Die Interpretation der kubanischen Ereignisse durch auswärtige Beobachter wird seit langem von deren Neigung beeinträchtigt, hiebei aus einem Extrem ins andere zu verfallen. Nach der Rede vom 2. Dezember 1961 konnte man mit einigen, aus dem Zusammenhang gerissenen Sätzen beweisen, daß Castro seit langem ein waschechter Kommunist sei. Vier Monate später konnte man mit der gleichen Methode beweisen, daß er mit den Kommunisten gebrochen habe und in Wirklichkeit niemals einer gewesen sei.

Castro repräsentiert die kubanische Variante innerhalb der als kommunistisch zu klassifizierenden Revolutionen. Wer ihn von dieser Klassifikation ausnimmt, verkennt ihn schon deshalb, weil Castro doch selbst auf dieser Klassifikation besteht. Wer ihn innerhalb dieser Klassifikation mit den anderen Varianten einfach gleichsetzt, verkennt ihn schon deshalb, weil er die komplexe Neuartigkeit der kubanischen Revolution nicht berücksichtigt.

Durch die Behauptung, daß er nie etwas anderes als ein echter Kommunist war, wird sein Bild bis zur Unkenntlichkeit simplifiziert; desgleichen durch die Behauptung, daß er niemals ein echter Kommunist werden könne.

Castro kam auf ganz anderen Wegen zur Macht und zum Kommunismus als die übrigen nationalkommunistischen Führer. Auch die andern Kommunisten können sich bei seiner Beurteilung an keine passenden Präzedenzfälle halten. Er wird sich vermutlich in Zukunft so wenig in ein Schema einordnen lassen wie bisher. In ihm mischen sich extremer Opportunismus mit opportunistischem Extremismus; er bindet sich weder an eine verlorene Sache noch an bloße Abstraktionen. Er ist ein seinem Wesen nach unbeständiges Element in einer ihrem Wesen nach unbeständigen Kombination von Kräften, und er ist eben deshalb in dieser Kombination unentbehrlich.
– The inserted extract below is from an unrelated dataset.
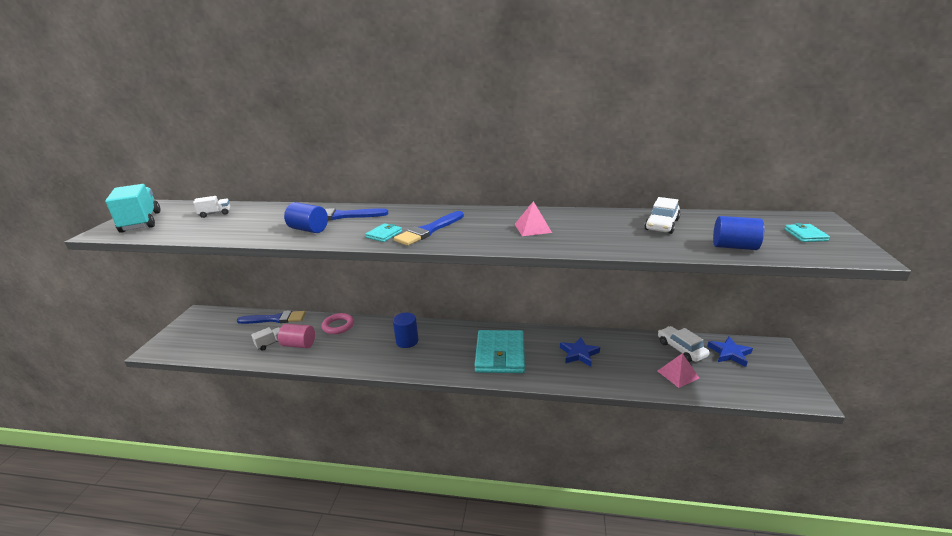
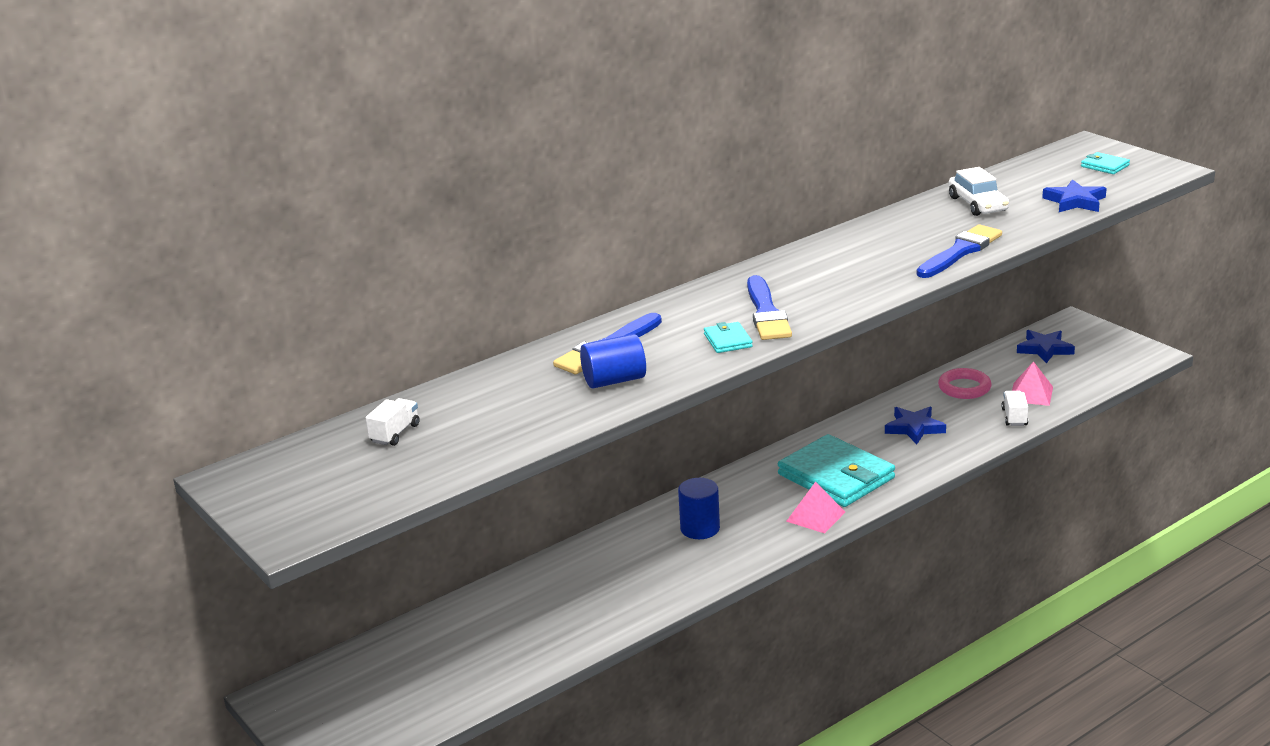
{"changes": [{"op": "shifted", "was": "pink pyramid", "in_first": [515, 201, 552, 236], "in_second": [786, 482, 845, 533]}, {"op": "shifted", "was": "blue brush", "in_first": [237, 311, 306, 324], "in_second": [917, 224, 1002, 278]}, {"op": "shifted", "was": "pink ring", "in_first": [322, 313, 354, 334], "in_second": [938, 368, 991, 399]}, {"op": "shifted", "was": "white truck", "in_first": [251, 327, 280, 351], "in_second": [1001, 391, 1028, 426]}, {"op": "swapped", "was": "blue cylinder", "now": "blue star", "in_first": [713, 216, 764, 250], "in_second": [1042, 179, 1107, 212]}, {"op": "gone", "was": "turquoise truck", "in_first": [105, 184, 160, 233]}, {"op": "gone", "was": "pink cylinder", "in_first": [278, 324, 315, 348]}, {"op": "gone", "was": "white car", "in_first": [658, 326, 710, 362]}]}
Obgleich er die alltäglichen Regierungsgeschäfte praktisch den „alten“ Kommunisten übergeben hat, ist es ihm durch Umstände außerhalb seiner Gewalt unmöglich, zusammen mit diesen eine „orthodoxe Linie“ einzuhalten. Castro und die kubanischen Kommunisten sind in einen Engpaß geraten, aus dem sie sich nur durch eine Serie von zeitweiligen Konzessionen und Kompromissen retten können, durch sanfte Überredungskünste anstelle von extremer Starrheit, kurz: durch ein Maximum an Manövrierraum — sogar in ihren Beziehungen zu den Vereinigten Staaten.